Motivo de consuelo y de confianza de los días de dolor para aquellas almas privilegiadas -y todos los podemos ser- que Dios prepara en silencio para el triunfo más bello, el triunfo del altar.
El misterio de la Asunción nos familiariza con el pensamiento de la muerte, de nuestra muerte, en una luz de plácido abandono en el Señor; nos familiariza y reconcilia con la idea de que el Señor estará, como queremos que esté, cerca en nuestra agonía para recoger entre sus manos nuestra alma inmortal.
Gratia tua nobis tecum, Virgo Immaculata.
5. La coronación de María como reina de todos los coros de los ángeles y de los santos
Es la síntesis de todo el Rosario, que se cierra así en la alegría y en al gloria.
Esa gran misión que se abrió con la anunciación del ángel, como un único flujo de fuego y de luz, ha ido pasando a través de cada uno de los misterios: el plan eterno de Dios para nuestra salvación, que está representado en tantos cuadros, nos ha acompañado hasta aquí y ahora nos reúne con Dios en el esplendor de los cielos.
La reflexión ha de recaer sobre nosotros mismos; sobre nuestra vocación por la que un día seremos asociados a los ángeles y a los santos y cuyas gracias santificantes anticipa ya desde esta vida la realidad misteriosa y consoladora; ¡oh qué delicia, oh qué gloria!
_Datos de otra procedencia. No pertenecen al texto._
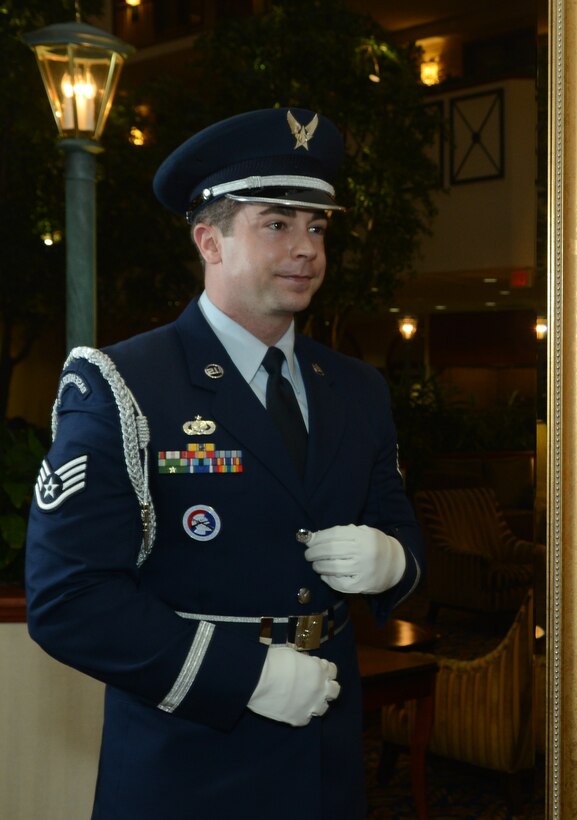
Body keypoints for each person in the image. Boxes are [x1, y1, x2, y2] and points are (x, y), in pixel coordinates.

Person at [24, 107, 425, 819]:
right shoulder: (125, 383)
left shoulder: (357, 388)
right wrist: (245, 677)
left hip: (328, 753)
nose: (306, 248)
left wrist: (395, 559)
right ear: (209, 240)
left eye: (317, 226)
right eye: (277, 223)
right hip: (189, 759)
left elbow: (398, 523)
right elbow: (70, 600)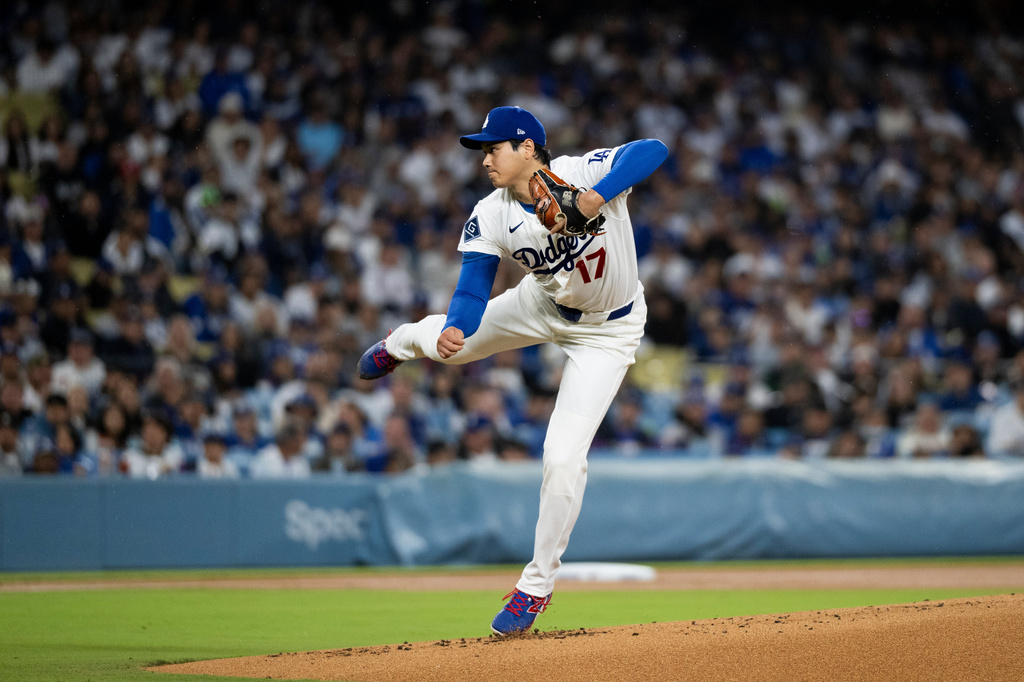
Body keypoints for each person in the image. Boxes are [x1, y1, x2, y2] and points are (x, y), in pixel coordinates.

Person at [356, 106, 667, 635]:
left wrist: (592, 198)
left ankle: (535, 588)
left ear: (528, 148)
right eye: (482, 151)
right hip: (540, 304)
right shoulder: (493, 212)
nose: (485, 160)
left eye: (493, 148)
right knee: (448, 343)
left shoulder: (582, 171)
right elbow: (474, 285)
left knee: (563, 457)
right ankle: (401, 342)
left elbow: (653, 149)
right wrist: (459, 325)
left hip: (609, 330)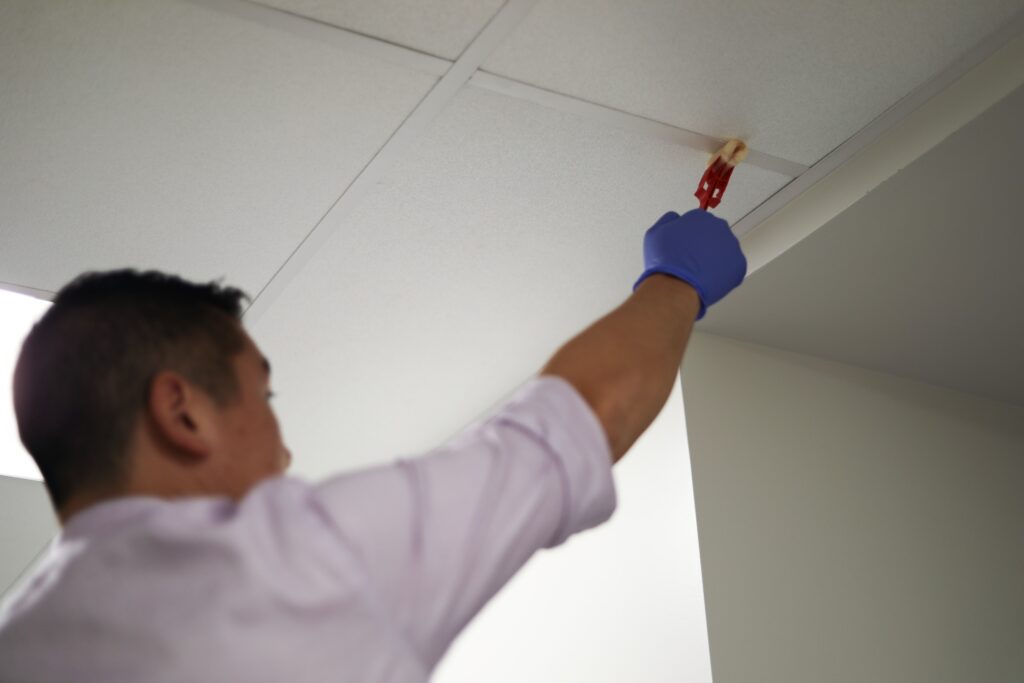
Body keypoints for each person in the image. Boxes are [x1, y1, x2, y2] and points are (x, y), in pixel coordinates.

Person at [0, 209, 745, 682]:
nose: (284, 455)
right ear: (181, 411)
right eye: (265, 398)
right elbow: (587, 416)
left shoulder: (20, 639)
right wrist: (676, 282)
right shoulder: (281, 562)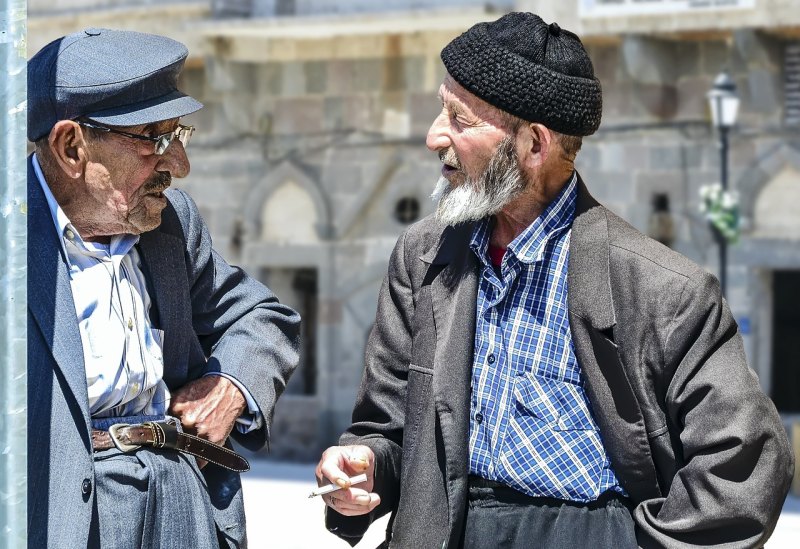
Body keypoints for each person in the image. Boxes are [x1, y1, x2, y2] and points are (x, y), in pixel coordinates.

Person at [316, 12, 794, 549]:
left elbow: (743, 459)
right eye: (439, 109)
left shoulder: (663, 290)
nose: (433, 137)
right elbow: (386, 428)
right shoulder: (423, 258)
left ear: (535, 144)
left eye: (460, 118)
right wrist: (362, 467)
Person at [27, 28, 301, 548]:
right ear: (71, 146)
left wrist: (231, 387)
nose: (179, 165)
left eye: (180, 136)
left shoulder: (170, 224)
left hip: (180, 505)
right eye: (155, 139)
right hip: (61, 518)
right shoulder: (11, 246)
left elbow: (260, 315)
Somos "conciudadanos de los santos y de la familia de Dios; edificados sobre el fundamento de los apóstoles y de los profetas, siendo piedra angular el mismo Cristo Jesús" (13).
La intención en este misterio es orar por la perseverancia final y por la paz sobre la tierra, que abre las puertas de la eternidad bienaventurada.
* Discorsi, messaggi, colloqui, vol. III, págs. 762-772.